Author: William Rook
Publisher: Taylor & Francis
Published: 2023-10-04
Total Pages: 407
ISBN-13: 1000962733
DOWNLOAD EBOOKThe Routledge Handbook of Mega-Sporting Events and Human Rights is the first book to explore in depth the topic of mega-sporting events (MSEs) and human rights, offering accounts of adverse human rights impacts linked to MSEs while considering the potential for promoting human rights in and through the framework of these events. Drawing on the contributions of an international group of leading researchers, practitioners and advocates, the book introduces key concepts in human rights and considers how they relate to ethical, social, managerial and governance issues in contemporary MSEs, from inclusion and welfare to corruption and sustainability. It examines the role of key stakeholders in the delivery of MSEs, including organising committees, sport governing bodies, governments, athletes, sponsors and broadcasters, as well as the role of activists and advocates, and presents historical and contemporary case studies of human rights as an active issue in MSEs. The book provides new perspectives on human rights as a lens for understanding modern sport and as a guiding principle for responsible sport that protects the interests of individuals and communities, as well as offering guidance on best practice. It is essential reading for all advanced students, researchers, practitioners, policymakers and stakeholders with an interest in organisation and delivery of MSEs, as well as general sport management, sport policy, sport governance, the ethics of sport, event management, political science, development studies, ethical business or the significance of sport in wider society.
Author: John Gold
Publisher: Routledge
Published: 2016-07-11
Total Pages: 385
ISBN-13: 1317565304
DOWNLOAD EBOOKThe first edition of Olympic Cities, published in 2007, provided a pioneering overview of the changing relationship between cities and the modern Olympic Games.

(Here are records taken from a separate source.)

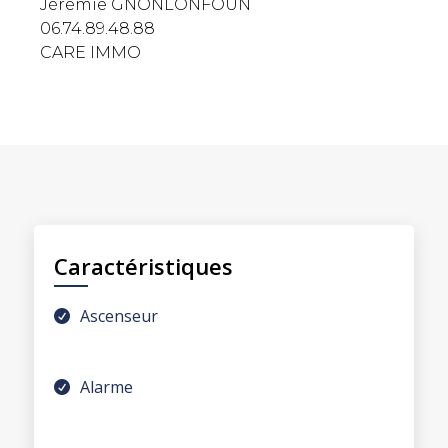
Jérémie GNONLONFOUN
06.74.89.48.88
CARE IMMO
Caractéristiques
Ascenseur
Alarme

This substantially revised and enlarged third edition builds on the success of its predecessors. The first of its three parts provides overviews of the urban legacy of the four component Olympic festivals: the Summer Games; Winter Games; Cultural Olympiads; and the Paralympics. The second part comprisessystematic surveys of seven key aspects of activity involved in staging the Olympics: finance; place promotion; the creation of Olympic Villages; security; urban regeneration; tourism; and transport. The final part consists of nine chronologically arranged portraits of host cities, from 1936 to 2020, with particular emphasis on the six Summer Olympic and Paralympic Games of the twenty-first century. As controversy over the growing size and expense of the Olympics, with associated issues of accountability and legacy, continues unabated, this book’s incisive and timely assessment of the Games’ development and the complex agendas that host cities attach to the event will be essential reading for a wide audience. This will include not just urban and sports historians, urban geographers, event managers and planners, but also anyone with an interest in the staging of mega-events and concerned with building a better understanding of the relationship between cities, sport and culture.